Only two years later, a spelling bee “mania” hit England, according to The Times, which reported on a contest between 214 people at St. James Hall in London, with 25 pounds in prizes. Three hours in, the surviving spellers faced words like phthisic, mulligatawny, ptarmigan and vinaigrette, a word the The Times reporter called “not English.”

The bee ended in confusion. A dispute over what room to finish the contest in led to everyone getting expelled “and nobody knows who got the prize-money.”

In New York around the turn of the century, bees were popular among schoolchildren and adults alike. In 1906, at a spelling bee at Hester and Essex Streets in New York City, 18 schoolchildren were so competent that they were all declared winners together. In 1908, New Yorkers dressed up in silks and laces to compete in a bee at the Prince George Hotel on 28th Street, where competitors were given malted milk tablets as “brain-crackers.”

That year, a 14-year-old Black girl named Marie Bolden, the daughter of a mail carrier, won an international contest in Cleveland. She earned “tremendous applause” from the audience and headlines for her achievement as the only speller to have a perfect score. (The Times first covered the National Spelling Bee in 1926, a year after its creation. A 13-year-old girl won $1,000 on “cerise.”)

In 1930, members of Congress competed against newspaper reporters in a spelling bee in Washington, broadcast on the radio. It was over in 40 minutes, as the reporters “humbled” elected representatives, The Times reported. A Massachusetts congressman tripped up on “kimono,” saying, “If one must go down to defeat he can wish no better fate than to be beaten by a member of the press rather than one of his own associates.”

A few days later, a dispute over the spelling of one of the words — whether tranquillity had one or two l’s — was front-page news. A representative from Nebraska felt he had been disqualified unfairly.

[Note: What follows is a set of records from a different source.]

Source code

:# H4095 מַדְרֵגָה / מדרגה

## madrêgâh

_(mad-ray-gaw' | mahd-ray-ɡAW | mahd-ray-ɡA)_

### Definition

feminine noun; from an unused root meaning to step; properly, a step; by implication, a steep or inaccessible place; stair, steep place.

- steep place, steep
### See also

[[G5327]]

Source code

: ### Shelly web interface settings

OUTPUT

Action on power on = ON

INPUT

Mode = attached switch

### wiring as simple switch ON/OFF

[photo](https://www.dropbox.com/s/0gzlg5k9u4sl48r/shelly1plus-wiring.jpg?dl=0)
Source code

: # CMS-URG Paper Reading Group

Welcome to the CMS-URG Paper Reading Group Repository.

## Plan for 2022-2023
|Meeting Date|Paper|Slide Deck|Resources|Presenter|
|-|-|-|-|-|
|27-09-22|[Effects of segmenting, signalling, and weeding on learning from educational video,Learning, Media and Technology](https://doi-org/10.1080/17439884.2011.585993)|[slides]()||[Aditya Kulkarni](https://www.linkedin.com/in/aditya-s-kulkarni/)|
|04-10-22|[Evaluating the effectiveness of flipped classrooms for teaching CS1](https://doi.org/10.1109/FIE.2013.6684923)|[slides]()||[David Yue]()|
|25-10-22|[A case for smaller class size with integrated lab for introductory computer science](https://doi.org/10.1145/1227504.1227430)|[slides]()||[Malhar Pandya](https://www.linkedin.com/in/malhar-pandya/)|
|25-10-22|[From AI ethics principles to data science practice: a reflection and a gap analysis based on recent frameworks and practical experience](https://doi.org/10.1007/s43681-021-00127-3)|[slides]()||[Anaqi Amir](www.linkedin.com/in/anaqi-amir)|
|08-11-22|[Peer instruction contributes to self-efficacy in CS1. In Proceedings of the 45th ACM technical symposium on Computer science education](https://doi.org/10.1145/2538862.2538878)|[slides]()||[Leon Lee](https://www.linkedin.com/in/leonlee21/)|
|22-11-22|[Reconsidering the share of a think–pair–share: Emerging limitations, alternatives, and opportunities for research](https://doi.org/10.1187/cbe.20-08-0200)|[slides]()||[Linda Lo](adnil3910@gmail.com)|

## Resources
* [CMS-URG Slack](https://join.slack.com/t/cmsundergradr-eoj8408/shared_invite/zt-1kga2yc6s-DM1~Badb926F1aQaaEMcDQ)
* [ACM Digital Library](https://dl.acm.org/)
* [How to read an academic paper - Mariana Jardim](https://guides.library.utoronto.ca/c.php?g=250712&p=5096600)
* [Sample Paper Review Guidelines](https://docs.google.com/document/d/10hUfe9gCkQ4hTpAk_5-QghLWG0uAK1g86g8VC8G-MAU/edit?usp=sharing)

For decades, spelling bees big and small continued to receive coverage, bringing words like voile (a fine soft sheer fabric) and opiophagism (snake eating) to readers. In 1983, they heard President Ronald Reagan, on a visit with spellers, call for the elimination of the Department of Education. In 1992, Vice President Dan Quayle misspelled “potato” at a Trenton school spelling bee — even after a 12-year-old boy had spelled it correctly.

In the 2000s, the paper reflected the national competition’s ever-growing popularity: Its pages featured spelling champion families and reviews of films about spelldowns. And, though the venue changed from a gleaming Manhattan hotel to the back of a Brooklyn bar, coverage continued of adults drinking and spelling late into the night.